## Supplied text
NI: The President of the University and I share the belief that the University should be catalyst for social change: it shouldn't be seated in the campus. We have to really go outside and bring the business people, government officials and citizens, both as consumers and investors together and create a platform.  And of course the University contribution should be more like research or the intellectual leader. But then we are also trusted as a natural, maybe authentic or neutral player to bring those different stakeholders together. So the dream is big.

But the reason I established this Center for Global Commons is that I realize there is a limit to what this inter-governmental system can achieve. What we really need to see is a total system transformation: everybody from business to consumers and investors, a new Bretton Woods.

The other reason why I decided to come back to Tokyo and to create the Center of the Global Commons, is I want to  help  bring Japan back to international sustainable community, because during the last eight years at the GEF I have very rarely heard that voices from Japan.

 

ML: Let me challenge you on the name though: you've called it Center for the Global Commons and this  draws on the terminology, initially from Garrett Hardin, “The Tragedy of the Commons”, right? And the response always to the tragedy of the commons is, well, you need supra-commons, you need a level of regulation above the commons that allocates resources and keeps everybody in line and polices that. I prefer the tradition coming out of, you know, Elinor Ostrom and Robert Axelrod: evolution of cooperation, not top-down governance of the commons. But we think about the ways in which everybody's interests can align, I don't want to say naturally or automatically, because I think you have to work very hard at it. But through property rights, through clarifying incentives, making sure that people understand what they can and can't control that you end up with better outcomes, the commons get managed well. And I would argue that when you look at things like the Paris Agreement, it's much more Elinor Ostrom than it is Garrett Hardin.

## Assigned task 1
Please return the stretch of the interview from "The other reason" through "voices from Japan.", word for word.
## Assigned task 2
Name every person the interview mentions by full name.
You won't need the listing that comes next.

(Chart analysis data)
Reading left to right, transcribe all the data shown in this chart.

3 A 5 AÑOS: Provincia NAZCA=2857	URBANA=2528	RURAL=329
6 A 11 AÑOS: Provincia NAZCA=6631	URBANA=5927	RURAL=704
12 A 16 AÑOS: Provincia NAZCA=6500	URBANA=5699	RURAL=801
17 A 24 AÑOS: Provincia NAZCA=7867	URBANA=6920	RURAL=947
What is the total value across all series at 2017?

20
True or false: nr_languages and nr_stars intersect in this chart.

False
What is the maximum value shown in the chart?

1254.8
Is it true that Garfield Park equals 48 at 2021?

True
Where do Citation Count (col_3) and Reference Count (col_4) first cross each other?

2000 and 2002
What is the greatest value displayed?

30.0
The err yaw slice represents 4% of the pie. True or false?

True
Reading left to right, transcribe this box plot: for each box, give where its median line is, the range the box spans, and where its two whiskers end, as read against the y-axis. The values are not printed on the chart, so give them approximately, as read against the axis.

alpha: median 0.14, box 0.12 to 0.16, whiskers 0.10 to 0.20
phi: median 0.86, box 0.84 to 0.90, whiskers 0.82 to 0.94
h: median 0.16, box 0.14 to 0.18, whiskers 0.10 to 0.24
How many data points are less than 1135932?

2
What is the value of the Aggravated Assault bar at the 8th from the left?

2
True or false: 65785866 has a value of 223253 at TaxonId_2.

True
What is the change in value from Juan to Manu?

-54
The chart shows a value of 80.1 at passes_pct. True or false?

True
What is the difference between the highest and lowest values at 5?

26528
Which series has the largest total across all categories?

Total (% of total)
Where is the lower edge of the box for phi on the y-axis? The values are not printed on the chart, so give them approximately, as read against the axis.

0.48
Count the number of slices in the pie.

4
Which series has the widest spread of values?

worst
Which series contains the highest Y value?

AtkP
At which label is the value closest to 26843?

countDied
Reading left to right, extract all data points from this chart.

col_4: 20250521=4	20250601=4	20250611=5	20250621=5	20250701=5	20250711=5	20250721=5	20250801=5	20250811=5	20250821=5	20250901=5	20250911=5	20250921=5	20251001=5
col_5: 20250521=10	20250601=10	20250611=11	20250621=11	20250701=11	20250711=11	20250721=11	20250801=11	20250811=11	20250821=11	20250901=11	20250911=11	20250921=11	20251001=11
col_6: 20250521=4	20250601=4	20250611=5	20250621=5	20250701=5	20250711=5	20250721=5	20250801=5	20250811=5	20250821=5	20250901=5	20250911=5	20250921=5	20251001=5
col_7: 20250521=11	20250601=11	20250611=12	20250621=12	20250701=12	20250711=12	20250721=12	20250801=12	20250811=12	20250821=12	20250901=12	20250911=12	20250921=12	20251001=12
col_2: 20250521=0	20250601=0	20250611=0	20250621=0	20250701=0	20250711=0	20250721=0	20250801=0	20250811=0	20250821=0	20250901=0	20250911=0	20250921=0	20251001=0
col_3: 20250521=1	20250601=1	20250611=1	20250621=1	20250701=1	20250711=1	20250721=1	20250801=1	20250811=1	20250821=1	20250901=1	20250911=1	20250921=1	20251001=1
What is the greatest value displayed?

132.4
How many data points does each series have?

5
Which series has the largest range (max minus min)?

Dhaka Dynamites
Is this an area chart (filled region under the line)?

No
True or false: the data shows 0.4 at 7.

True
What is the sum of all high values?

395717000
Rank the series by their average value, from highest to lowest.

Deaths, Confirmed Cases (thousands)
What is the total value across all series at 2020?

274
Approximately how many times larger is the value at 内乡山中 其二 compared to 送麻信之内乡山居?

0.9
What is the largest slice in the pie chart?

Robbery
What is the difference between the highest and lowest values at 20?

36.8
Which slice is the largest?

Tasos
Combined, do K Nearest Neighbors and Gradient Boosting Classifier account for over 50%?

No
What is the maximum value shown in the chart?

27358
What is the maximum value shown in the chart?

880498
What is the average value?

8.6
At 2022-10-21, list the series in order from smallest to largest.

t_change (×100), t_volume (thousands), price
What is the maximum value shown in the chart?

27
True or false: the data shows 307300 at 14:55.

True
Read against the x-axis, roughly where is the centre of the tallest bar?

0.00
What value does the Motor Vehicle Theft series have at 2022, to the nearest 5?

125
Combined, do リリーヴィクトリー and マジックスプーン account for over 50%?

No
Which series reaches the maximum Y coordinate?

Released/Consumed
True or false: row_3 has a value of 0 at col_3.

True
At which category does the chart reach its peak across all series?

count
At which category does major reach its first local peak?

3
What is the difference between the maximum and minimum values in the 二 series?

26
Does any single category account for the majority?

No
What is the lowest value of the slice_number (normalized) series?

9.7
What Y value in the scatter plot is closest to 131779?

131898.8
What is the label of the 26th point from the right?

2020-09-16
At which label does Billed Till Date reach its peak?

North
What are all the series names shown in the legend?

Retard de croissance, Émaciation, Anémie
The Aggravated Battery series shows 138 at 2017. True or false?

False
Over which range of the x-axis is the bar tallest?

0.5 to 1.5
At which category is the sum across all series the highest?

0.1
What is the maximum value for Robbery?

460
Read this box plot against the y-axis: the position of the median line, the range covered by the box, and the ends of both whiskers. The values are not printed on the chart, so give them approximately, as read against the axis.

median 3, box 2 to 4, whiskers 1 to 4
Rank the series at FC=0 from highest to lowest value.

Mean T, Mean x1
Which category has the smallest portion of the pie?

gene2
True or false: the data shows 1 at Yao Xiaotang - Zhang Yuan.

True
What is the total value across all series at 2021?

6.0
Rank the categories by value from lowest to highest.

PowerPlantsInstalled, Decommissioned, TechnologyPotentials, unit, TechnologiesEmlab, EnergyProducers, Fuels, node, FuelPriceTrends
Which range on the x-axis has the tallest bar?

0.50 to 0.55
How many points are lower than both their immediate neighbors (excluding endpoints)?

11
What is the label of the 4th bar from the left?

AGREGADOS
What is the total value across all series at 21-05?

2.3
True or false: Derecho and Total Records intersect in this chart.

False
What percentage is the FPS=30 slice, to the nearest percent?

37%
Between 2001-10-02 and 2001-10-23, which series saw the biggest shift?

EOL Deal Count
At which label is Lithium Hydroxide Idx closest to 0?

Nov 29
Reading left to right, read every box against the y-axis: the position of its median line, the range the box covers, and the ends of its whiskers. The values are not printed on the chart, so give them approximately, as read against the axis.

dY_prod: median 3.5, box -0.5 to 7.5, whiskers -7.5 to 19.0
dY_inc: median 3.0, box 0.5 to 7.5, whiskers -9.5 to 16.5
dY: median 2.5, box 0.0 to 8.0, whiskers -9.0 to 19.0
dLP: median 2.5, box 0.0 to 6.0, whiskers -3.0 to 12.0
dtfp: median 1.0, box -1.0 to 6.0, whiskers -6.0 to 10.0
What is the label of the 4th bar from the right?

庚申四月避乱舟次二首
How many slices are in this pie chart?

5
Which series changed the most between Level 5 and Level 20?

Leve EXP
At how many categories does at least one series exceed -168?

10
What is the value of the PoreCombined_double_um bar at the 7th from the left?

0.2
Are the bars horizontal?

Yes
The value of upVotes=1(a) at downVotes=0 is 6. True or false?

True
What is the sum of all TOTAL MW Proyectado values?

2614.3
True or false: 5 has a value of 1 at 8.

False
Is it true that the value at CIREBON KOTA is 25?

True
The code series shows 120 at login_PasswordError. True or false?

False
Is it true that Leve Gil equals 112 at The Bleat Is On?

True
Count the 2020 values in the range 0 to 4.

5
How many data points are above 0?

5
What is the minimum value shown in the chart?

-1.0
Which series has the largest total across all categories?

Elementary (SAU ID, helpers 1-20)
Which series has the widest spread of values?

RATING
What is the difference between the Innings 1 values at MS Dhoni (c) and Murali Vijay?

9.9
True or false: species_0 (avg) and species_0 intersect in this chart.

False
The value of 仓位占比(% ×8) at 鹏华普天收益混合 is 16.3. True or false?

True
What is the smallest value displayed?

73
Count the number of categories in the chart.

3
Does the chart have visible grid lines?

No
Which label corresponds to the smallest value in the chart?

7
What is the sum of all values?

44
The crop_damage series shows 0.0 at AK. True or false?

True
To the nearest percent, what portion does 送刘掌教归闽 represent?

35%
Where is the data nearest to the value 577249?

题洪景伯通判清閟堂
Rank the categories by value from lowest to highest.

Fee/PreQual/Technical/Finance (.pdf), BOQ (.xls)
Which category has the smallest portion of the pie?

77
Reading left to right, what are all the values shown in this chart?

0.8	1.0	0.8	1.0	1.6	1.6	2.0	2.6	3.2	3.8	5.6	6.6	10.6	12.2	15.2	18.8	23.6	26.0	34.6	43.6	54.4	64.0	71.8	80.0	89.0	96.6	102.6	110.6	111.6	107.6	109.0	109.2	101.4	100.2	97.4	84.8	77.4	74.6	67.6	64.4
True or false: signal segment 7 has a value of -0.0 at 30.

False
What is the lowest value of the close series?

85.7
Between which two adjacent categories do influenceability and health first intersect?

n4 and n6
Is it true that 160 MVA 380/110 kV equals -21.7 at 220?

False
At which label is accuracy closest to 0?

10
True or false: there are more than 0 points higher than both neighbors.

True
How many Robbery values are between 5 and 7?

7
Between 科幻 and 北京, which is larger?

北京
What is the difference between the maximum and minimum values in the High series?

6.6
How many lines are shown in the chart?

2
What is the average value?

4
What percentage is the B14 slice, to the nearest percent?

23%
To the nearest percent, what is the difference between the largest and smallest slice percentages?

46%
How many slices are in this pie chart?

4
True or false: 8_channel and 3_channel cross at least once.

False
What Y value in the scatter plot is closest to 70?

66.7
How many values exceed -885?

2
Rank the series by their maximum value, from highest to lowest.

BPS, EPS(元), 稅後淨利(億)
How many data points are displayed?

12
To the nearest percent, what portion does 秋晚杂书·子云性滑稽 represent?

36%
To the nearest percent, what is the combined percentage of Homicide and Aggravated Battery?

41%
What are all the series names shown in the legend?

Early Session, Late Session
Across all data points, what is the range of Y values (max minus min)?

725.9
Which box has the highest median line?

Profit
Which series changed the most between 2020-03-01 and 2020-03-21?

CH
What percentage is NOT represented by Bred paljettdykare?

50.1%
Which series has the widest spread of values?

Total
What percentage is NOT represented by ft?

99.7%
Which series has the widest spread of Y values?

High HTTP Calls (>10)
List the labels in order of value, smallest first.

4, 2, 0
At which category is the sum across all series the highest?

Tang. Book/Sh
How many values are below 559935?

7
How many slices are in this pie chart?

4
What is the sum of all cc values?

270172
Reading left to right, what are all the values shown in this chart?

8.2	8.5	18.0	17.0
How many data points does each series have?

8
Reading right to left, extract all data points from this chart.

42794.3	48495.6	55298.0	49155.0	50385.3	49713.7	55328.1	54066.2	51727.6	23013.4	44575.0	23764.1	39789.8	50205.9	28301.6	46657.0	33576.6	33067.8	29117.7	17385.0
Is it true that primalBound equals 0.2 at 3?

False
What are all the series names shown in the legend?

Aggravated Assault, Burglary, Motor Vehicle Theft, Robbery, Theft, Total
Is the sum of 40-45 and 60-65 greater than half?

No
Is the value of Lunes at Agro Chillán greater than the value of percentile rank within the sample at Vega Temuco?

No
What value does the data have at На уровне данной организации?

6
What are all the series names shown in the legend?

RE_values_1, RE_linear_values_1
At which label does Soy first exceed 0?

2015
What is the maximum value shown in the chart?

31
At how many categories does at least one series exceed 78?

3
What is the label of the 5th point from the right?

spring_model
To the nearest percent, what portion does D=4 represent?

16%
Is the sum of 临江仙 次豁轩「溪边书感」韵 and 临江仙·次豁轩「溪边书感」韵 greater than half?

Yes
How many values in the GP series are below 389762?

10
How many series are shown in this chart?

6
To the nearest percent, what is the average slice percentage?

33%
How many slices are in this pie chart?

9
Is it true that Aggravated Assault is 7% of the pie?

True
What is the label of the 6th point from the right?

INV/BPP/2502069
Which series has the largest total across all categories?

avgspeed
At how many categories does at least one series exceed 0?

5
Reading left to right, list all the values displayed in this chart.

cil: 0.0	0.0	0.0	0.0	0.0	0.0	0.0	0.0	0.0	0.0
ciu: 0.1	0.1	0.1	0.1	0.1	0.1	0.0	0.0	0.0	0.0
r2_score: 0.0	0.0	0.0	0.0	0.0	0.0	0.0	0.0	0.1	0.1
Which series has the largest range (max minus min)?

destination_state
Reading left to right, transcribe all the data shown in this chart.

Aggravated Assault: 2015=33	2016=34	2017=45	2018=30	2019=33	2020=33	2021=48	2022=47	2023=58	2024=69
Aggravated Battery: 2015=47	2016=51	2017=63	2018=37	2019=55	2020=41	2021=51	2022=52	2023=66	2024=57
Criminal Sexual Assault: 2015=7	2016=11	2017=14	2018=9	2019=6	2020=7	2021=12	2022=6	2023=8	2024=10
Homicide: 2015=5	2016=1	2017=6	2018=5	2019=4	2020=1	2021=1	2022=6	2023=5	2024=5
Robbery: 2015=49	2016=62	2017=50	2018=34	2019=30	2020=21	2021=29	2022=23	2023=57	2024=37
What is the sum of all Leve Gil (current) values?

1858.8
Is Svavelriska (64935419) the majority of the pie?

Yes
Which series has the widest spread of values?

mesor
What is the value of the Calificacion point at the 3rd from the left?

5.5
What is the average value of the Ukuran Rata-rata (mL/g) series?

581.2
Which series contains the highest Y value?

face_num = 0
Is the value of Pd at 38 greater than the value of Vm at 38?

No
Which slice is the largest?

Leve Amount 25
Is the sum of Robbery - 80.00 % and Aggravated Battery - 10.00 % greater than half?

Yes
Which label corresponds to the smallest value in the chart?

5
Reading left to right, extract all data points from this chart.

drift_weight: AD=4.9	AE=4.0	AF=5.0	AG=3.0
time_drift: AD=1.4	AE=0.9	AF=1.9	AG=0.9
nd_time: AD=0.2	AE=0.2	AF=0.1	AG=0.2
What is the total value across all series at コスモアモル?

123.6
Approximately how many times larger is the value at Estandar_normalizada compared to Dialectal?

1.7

## Answer 1
The other reason why I decided to come back to Tokyo and to create the Center of the Global Commons, is I want to  help  bring Japan back to international sustainable community, because during the last eight years at the GEF I have very rarely heard that voices from Japan.

## Answer 2
Garrett Hardin, Elinor Ostrom, Robert Axelrod